**Supplied passage**
Do you still remember why you decided to study German and literature?
Timofiy: I started studying German studies in Lviv in 1988, and literature was a part of it. After that, I also studied philosophy for one semester in Freiburg im Breisgau and took an exam on Heidegger's philosophy. In between, I travelled to Germany and later Austria again and again. For me, the beginning was similar to that of my wife. I come from Ivano-Frankivsk, which was once Stanislav. The number plates on my parents' car still had S and JA, that was Stanislau until 1962. After 1962, the town was renamed Ivano-Frankivsk in honour of the great writer, ethnographer and scientist Ivano Franko, who also did his doctorate at the University of Vienna at the time. I was also sent by my parents to a school with extended German lessons. The only reason was that my brother already attended this school and it was about the same distance from home as the three other schools in the area. That's how I got into this school, but the language, the literature, that caught my interest from the beginning. In any case, German and the language and literature came quite easily to me. I always had an open ear, without being aware of it, but then I became more and more aware of it.
Compared to Lviv, Ivano-Frankivsk was a closed garrison town, there was quite a lot of Russian military, which meant it was not so easy to get in even from outside. The Soviets, the Russians, had their nuclear warheads aimed at the West and stationed somewhere near the city. Therefore, at that time I could not even imagine that I would use German at some point, except to read the books that were accessible and then to teach myself or to research the literature that was available.

**Data**
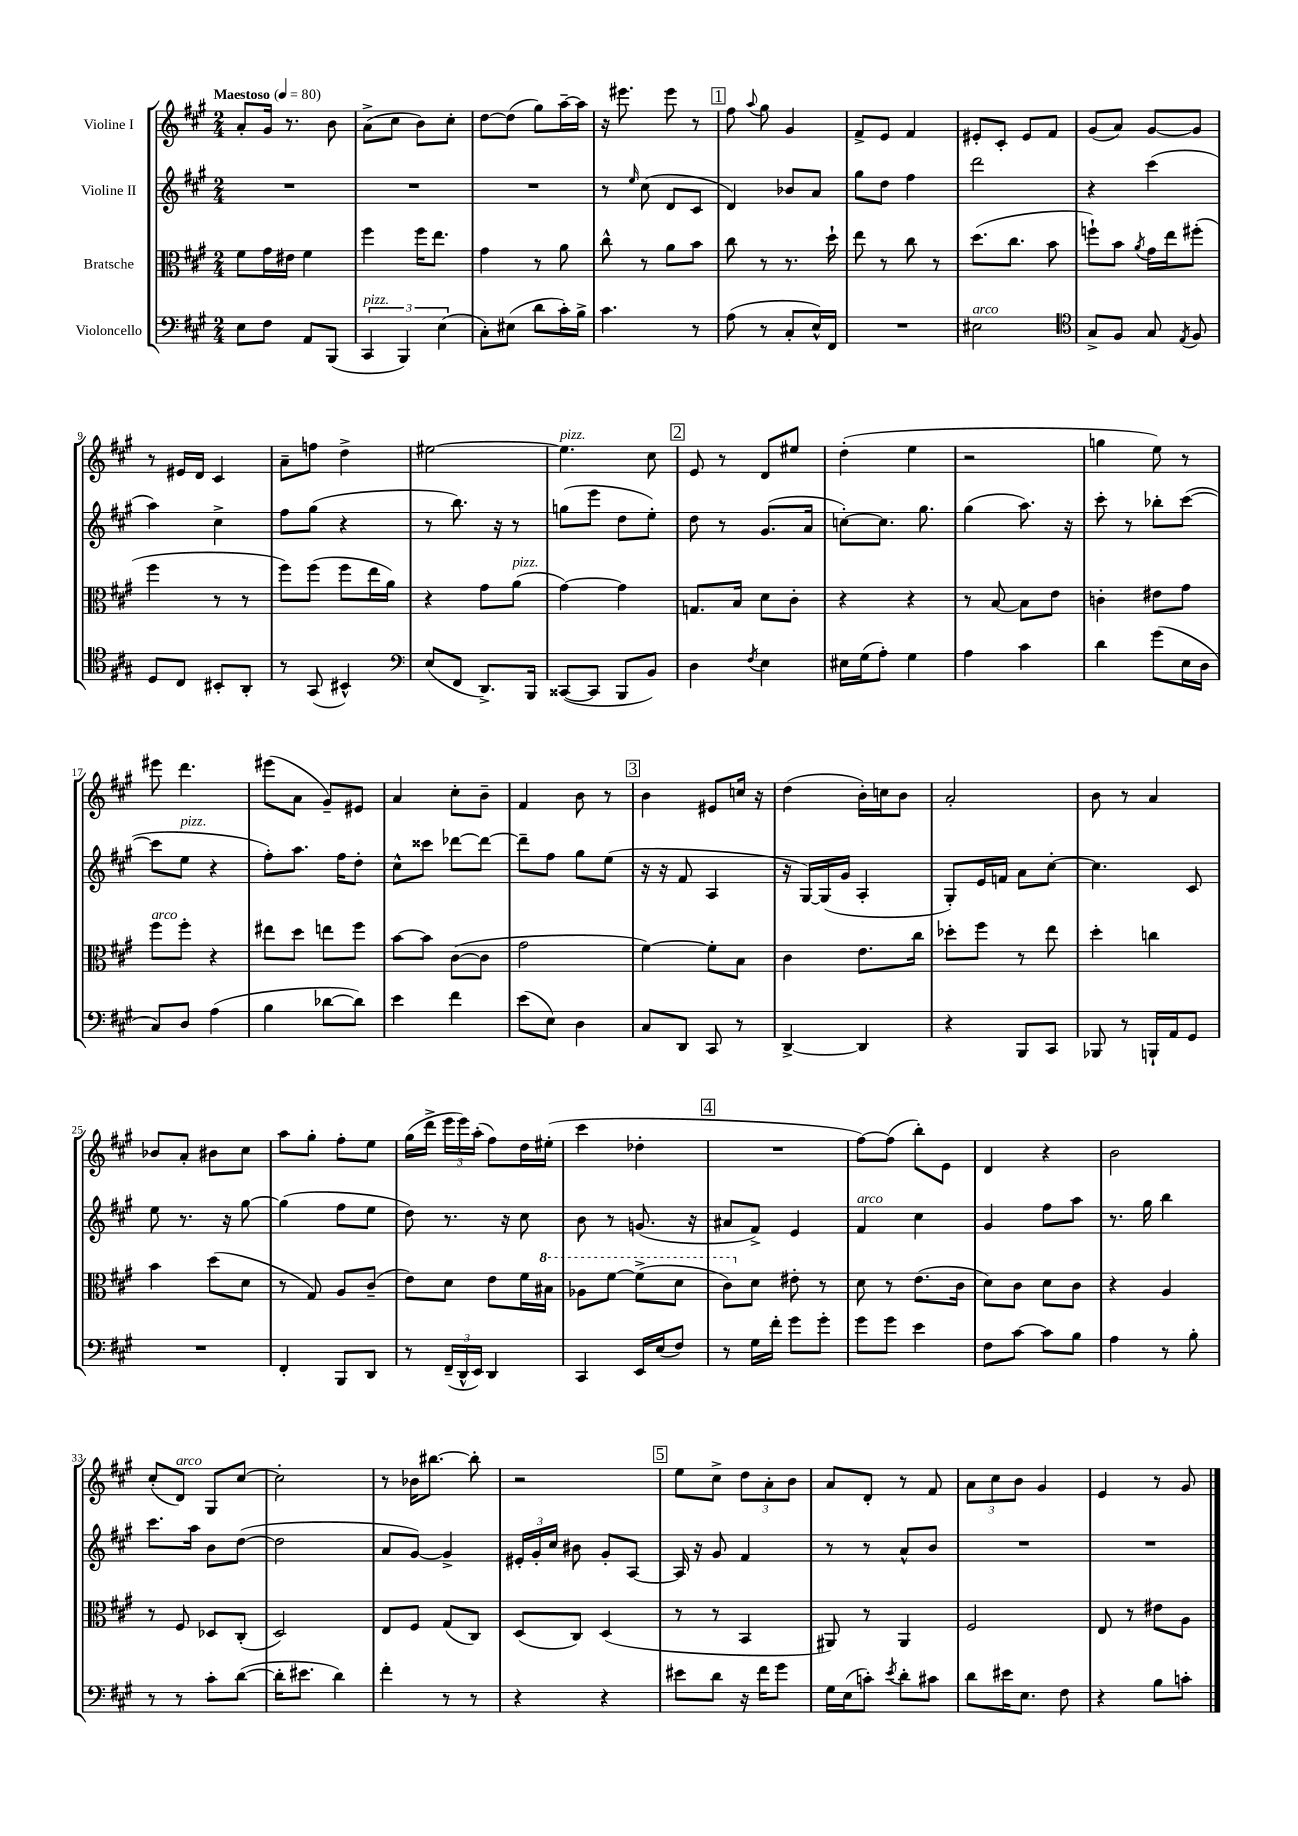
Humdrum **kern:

**kern	**kern	**kern	**kern
*staff4	*staff3	*staff2	*staff1
*clefF4	*clefC3	*clefG2	*clefG2
*k[f#c#g#]	*k[f#c#g#]	*k[f#c#g#]	*k[f#c#g#]
*M2/4	*M2/4	*M2/4	*M2/4
*MM80	*MM80	*MM80	*MM80
8E	8f#	2r	8a'
8F#	16g#	.	16g#
.	16e#	.	8.r
8AA	4f#	.	.
(8BBB	.	.	8b
=	=	=	=
6CC#	4ff#	2r	(8a^
.	.	.	8cc#
6BBB)	.	.	.
.	16ff#	.	8b)
.	8.ee	.	.
(6E	.	.	.
.	.	.	8cc#'
=	=	=	=
8C#')	4g#	2r	[8dd
(8E#	.	.	(8dd]
8d	8r	.	8gg#)
16c#')	8a	.	[16aa~
16B^	.	.	16aa]
=	=	=	=
4.c#	8cc#^^	8r	16r
.	.	.	8.eee#
.	.	16qqee	.
.	8r	(8cc#	.
.	8a	8d	8eee#
8r	8b	8c#	8r
=	=	=	=
(8A	8cc#	4d)	8ff#
.	.	.	8qqaa
8r	8r	.	8gg#
8C#'	8.r	8b-	4g#
16E^^)	.	8a	.
16FF#	16dd`	.	.
=	=	=	=
2r	8ee	8gg#	8f#^
.	8r	8dd	8e
.	8cc#	4ff#	4f#
.	8r	.	.
=	=	=	=
2E#	(8.dd	2ddd	8e#'
.	.	.	8c#'
.	8.cc#	.	.
.	.	.	8e#
.	8b	.	8f#
=	=	=	=
*clefC4	*	*	*
8G#^	8ff`)	4r	(8g#
8F#	8b	.	8a)
.	8qa	.	.
8G#	16g#	(4ccc#	[8g#
.	16ee	.	.
8qE	.	.	.
8F#	(8ff#'	.	8g#]
=	=	=	=
8D	4ff#	4aa)	8r
8C#	.	.	16e#
.	.	.	16d
8BB#'	8r	4cc#^	4c#
8AA'	8r	.	.
=	=	=	=
8r	8ff#)	8ff#	8a~
(8GG#	(8ff#	(8gg#	8ff
4BB#^^)	8ff#	4r	4dd^
.	16ee	.	.
.	16a)	.	.
=	=	=	=
*clefF4	*	*	*
(8E	4r	8r	[2ee#
8FF#	.	8.bb)	.
8.DD^)	8g#	.	.
.	.	16r	.
.	(8a	8r	.
16BBB	.	.	.
=	=	=	=
([8CC##	[4g#)	(8gg	4.ee#]
8CC##]	.	8eee	.
8BBB	4g#]	8dd	.
8BB)	.	8ee')	8cc#
=	=	=	=
4D	8.G	8dd	8e
.	.	8r	8r
.	16B	.	.
8qF#	.	.	.
4E	8d	(8.g#	8d
.	8c#'	.	8ee#
.	.	16a	.
=	=	=	=
16E#	4r	[8cc')	(4dd'
(16G#	.	.	.
8A')	.	8.cc]	.
4G#	4r	.	4ee
.	.	8.gg#	.
=	=	=	=
4A	8r	(4gg#	2r
.	[8B	.	.
4c#	8B]	8.aa)	.
.	8e	.	.
.	.	16r	.
=	=	=	=
4d	4c'	8ccc#'	4gg
.	.	8r	.
(8g#	8e#	8bb-'	8ee)
16E	8g#	([8ccc#	8r
16D	.	.	.
=	=	=	=
8C#)	8ff#	8ccc#]	8eee#
8D	8ff#'	8ee	4.ddd
(4A	4r	4r	.
=	=	=	=
4B	8ee#	8ff#')	(8eee#
.	8dd	8.aa	8a
[8d-	8ee	.	8g#~)
.	.	16ff#	.
8d-])	8ff#	8dd'	8e#
=	=	=	=
4e	[8b	8cc#^^	4a
.	8b]	8ccc##	.
4f#	([8c#	[8ddd-	8cc#'
.	8c#]	8ddd-_	8b~
=	=	=	=
(8e	2g#	8ddd-~]	4f#
8E)	.	8ff#	.
4D	.	8gg#	8b
.	.	(8ee	8r
=	=	=	=
8C#	[4f#)	16r	4b
.	.	16r	.
8DD	.	8f#	.
8CC#	8f#']	4A	8e#
8r	8B	.	16cc
.	.	.	16r
=	=	=	=
[4DD^	4c#	16r	(4dd
.	.	[16G#)	.
.	.	(16G#]	.
.	.	16g#	.
4DD]	8.e	4A'	16b')
.	.	.	16cc
.	.	.	8b
.	16cc#	.	.
=	=	=	=
4r	8dd-'	8G#')	2a'
.	8ff#	16e	.
.	.	16f	.
8BBB	8r	8a	.
8CC#	8ee	[8cc#'	.
=	=	=	=
8BBB-	4dd'	4.cc#]	8b
8r	.	.	8r
16BBB`	4cc	.	4a
16AA	.	.	.
8GG#	.	8c#	.
=	=	=	=
2r	4b	8ee	8b-
.	.	8.r	8a'
.	(8dd	.	8b#
.	.	16r	.
.	8d	[8gg#	8cc#
=	=	=	=
4FF#'	8r	(4gg#]	8aa
.	8G#)	.	8gg#'
8BBB	8A	8ff#	8ff#'
8DD	(8c#~	8ee	8ee
=	=	=	=
8r	8e)	8dd)	(16gg#
.	.	.	16ddd^
(24FF#~	8d	8.r	24eee
24DD^^	.	.	24eee)
24EE)	.	.	(24aa'
4DD	8e	.	8ff#)
.	.	16r	.
.	16f#	8cc#	16dd
.	16b#	.	(16ee#'
=	=	=	=
4CC#	8a-	8b	4ccc#
.	[8ff#	8r	.
16EE	(8ff#^]	(8.g	4dd-'
(16E	.	.	.
8F#)	8dd	.	.
.	.	16r	.
=	=	=	=
8r	8cc#)	8a#	2r
16G#	8d	8f#^)	.
16f#'	.	.	.
8g#	8e#'	4e	.
8g#'	8r	.	.
=	=	=	=
8g#	8d	4f#	[8ff#)
8g#	8r	.	(8ff#]
4e	(8.e	4cc#	8bb')
.	.	.	8e
.	16c#	.	.
=	=	=	=
8F#	8d)	4g#	4d
[8c#	8c#	.	.
8c#]	8d	8ff#	4r
8B	8c#	8aa	.
=	=	=	=
4A	4r	8.r	2b
.	.	16gg#	.
8r	4A	4bb	.
8B'	.	.	.
=	=	=	=
8r	8r	8.ccc#	(8cc#'
8r	8F#	.	8d)
.	.	16aa	.
8c#'	8D-	8b	8G#
([8d	(8C#'	([8dd	[8cc#
=	=	=	=
16d']	2D)	2dd]	2cc#']
8.e#	.	.	.
4d)	.	.	.
=	=	=	=
4f#'	8E	8a	8r
.	8F#	[8g#)	16b-
.	.	.	[8.bb#
8r	(8G#	4g#^]	.
8r	8C#)	.	8bb#']
=	=	=	=
4r	(8D	24e#'	2r
.	.	24g#'	.
.	.	24cc#	.
.	8C#)	8b#	.
4r	(4D	8g#'	.
.	.	[8A	.
=	=	=	=
8e#	8r	16A]	8ee
.	.	16r	.
8d	8r	8g#	8cc#^
16r	4BB	4f#	12dd
16f#	.	.	.
.	.	.	12a'
8g#	.	.	.
.	.	.	12b
=	=	=	=
16G#	8AA#)	8r	8a
(16E	.	.	.
8c')	8r	8r	8d'
8qe	.	.	.
8d'	4AA#	8a^^	8r
8c#	.	8b	8f#
=	=	=	=
8d	2F#	2r	12a
.	.	.	12cc#
16e#	.	.	.
.	.	.	12b
8.E	.	.	.
.	.	.	4g#
8F#	.	.	.
=	=	=	=
4r	8E	2r	4e
.	8r	.	.
8B	8e#	.	8r
8c'	8A	.	8g#
==	==	==	==
*-	*-	*-	*-
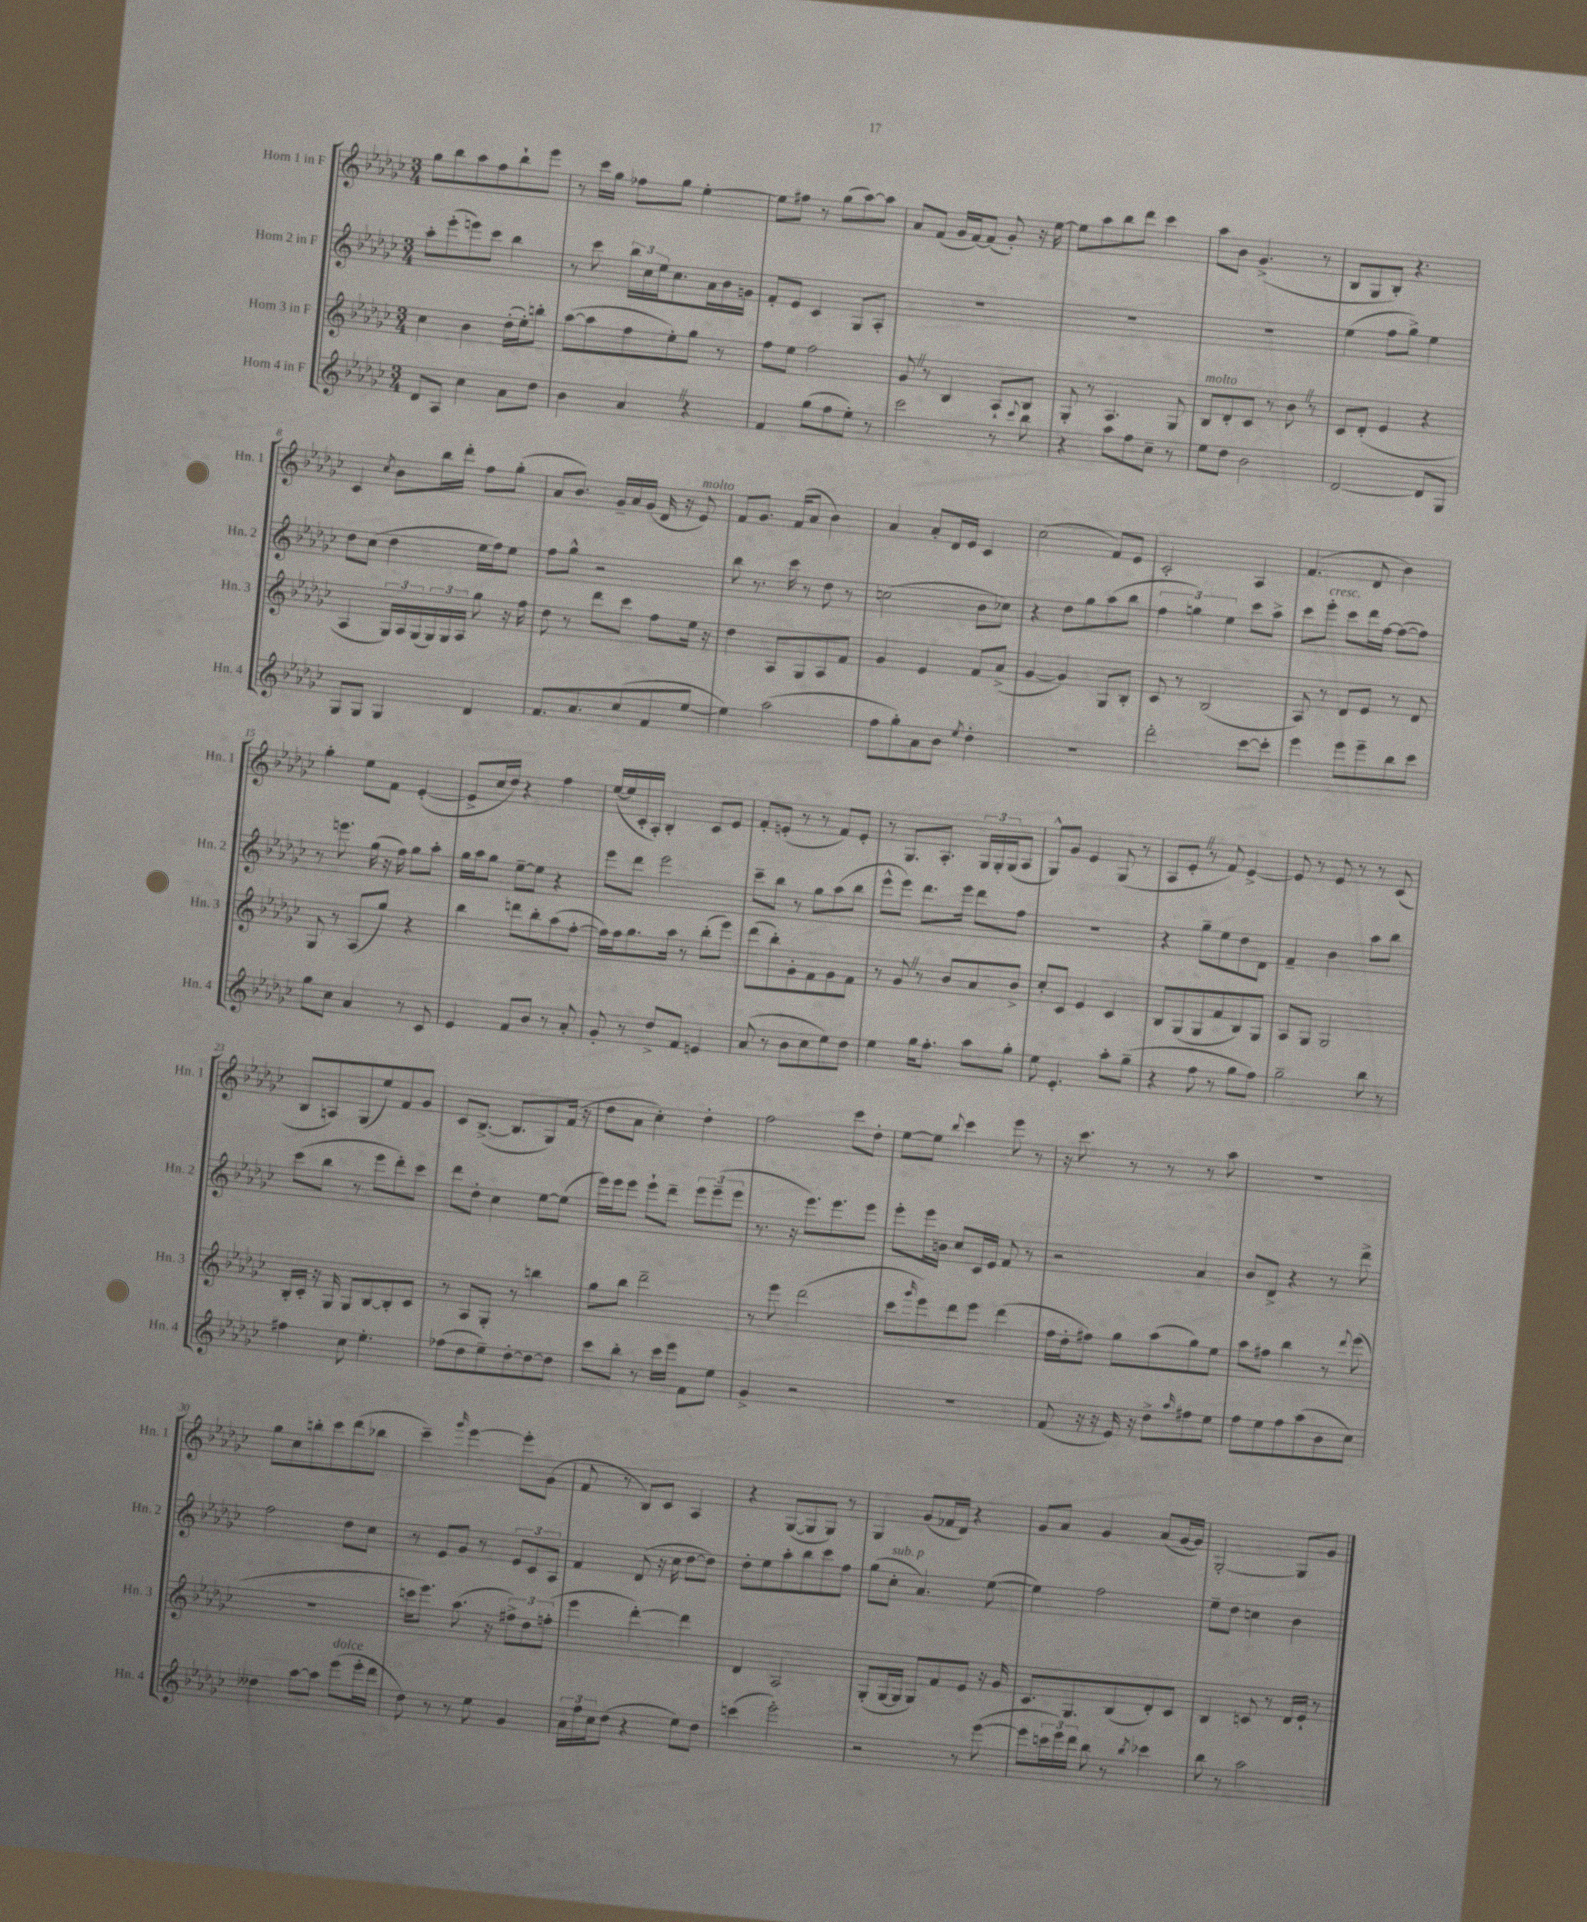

**Problem set**
1. In the interview about studying German, why did Timofiy's parents send him to the school with extended German lessons? Answer in one to three sentences.
2. Rewrite the paragraph of the interview that begins "Compared to Lviv, Ivano-Frankivsk was a closed garrison town" in a shorter form, keeping its main facts.
3. Pick up the interview about studying German after its last sentence and continue it in the same voice.

**Answer list**
1. His parents chose that school only because his brother already attended it and it was about the same distance from home as the three other schools in the area.

2. Unlike Lviv, Ivano-Frankivsk was a closed garrison town with a large Russian military presence, so it was hard to enter even from outside, and Soviet nuclear warheads aimed at the West were stationed near the city. Because of this, I could not imagine using German then except to read the available books and to teach myself or research the literature I could find.

3.
Ideological distances
In the geography classroom there was a map where the distances from Ivano-Frankivsk to different metropolises were drawn. The ideologists probably overlooked something, because there was a line - I remember it to this day - there was a line from Ivano-Frankivsk to Berlin, there was none to Vienna, and it was really much shorter than the one to Moscow. That also impressed me somehow, this line length alone, because ideologically these distances were so inverted that it seemed as if it was as far away as on another planet. Also because there were many restrictions, travel restrictions - I don't even need to talk about freedom of travel. It was not even possible for a Soviet citizen to travel so easily to Czechoslovakia or Hungary. Then I came to the university in Lviv and we studied German together.
Contact with Joseph Roth, a compatriot
Let's talk about these very early contacts with German: Sometime in the early 1980s, I came across a book by the author Joseph Roth, "Radetzkymarsch", in the Russian translation, in my brother's library. I was too young then, at 11, 12 or 13, I leafed through the book and it didn't appeal to me then. But the preface! I read the preface and there was the general curriculum vitae and the creative work described and it said that he came from Galicia. At that time I had no idea what Galicia was. Yes, well, there was the town of Halytsch nearby, which is where the name comes from. That is to say, the history of Galicia goes back much longer into the past than just the Austrian era of Galicia.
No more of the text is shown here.